■ DIRECTIONS:
Reproduce the text of each of the entries below word for word, leaving out the pictures.

*** TASK DATA ***

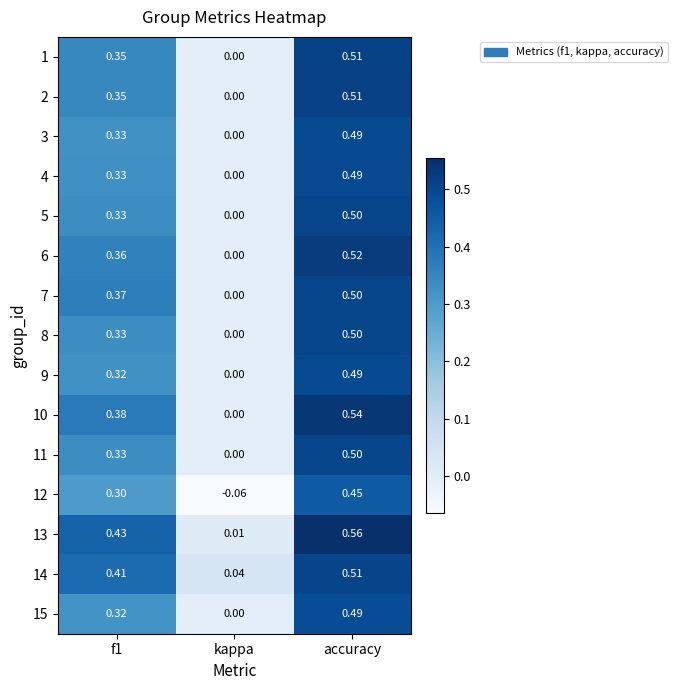

At how many categories does at least one series exceed 0?

3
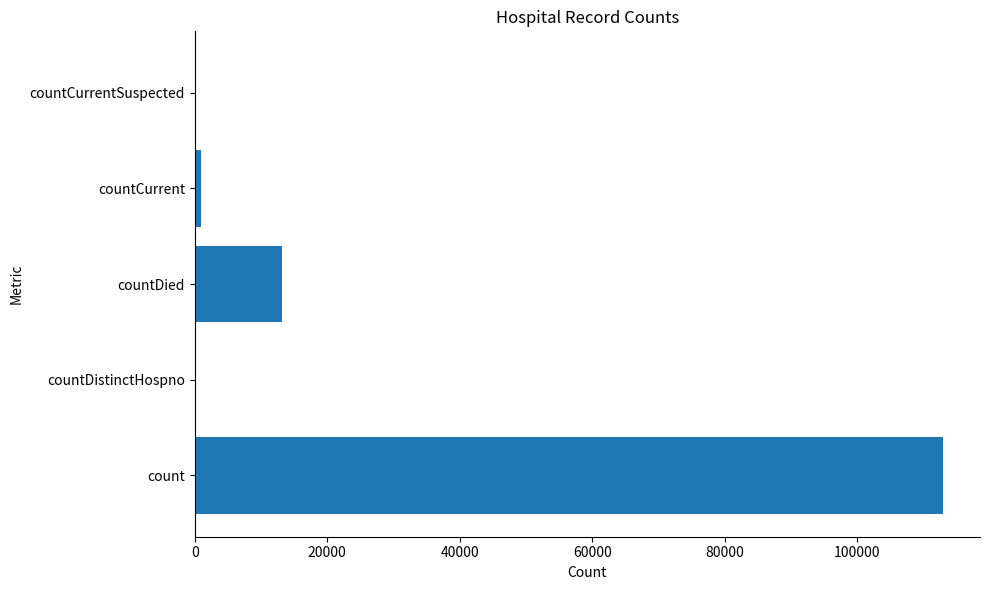

Where is the data nearest to the value 56429?

countDied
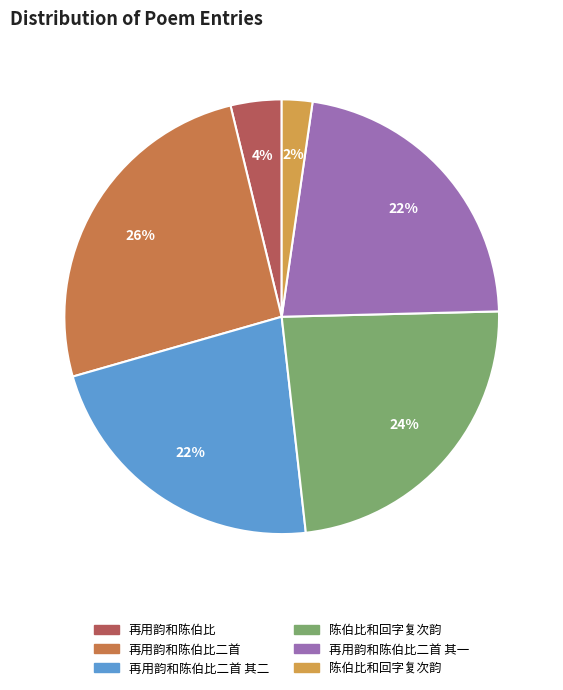

Count the number of slices in the pie.

6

*** End of TASK DATA ***

■ ANSWER BOX:
At how many categories does at least one series exceed 0?

3

Where is the data nearest to the value 56429?

countDied

Count the number of slices in the pie.

6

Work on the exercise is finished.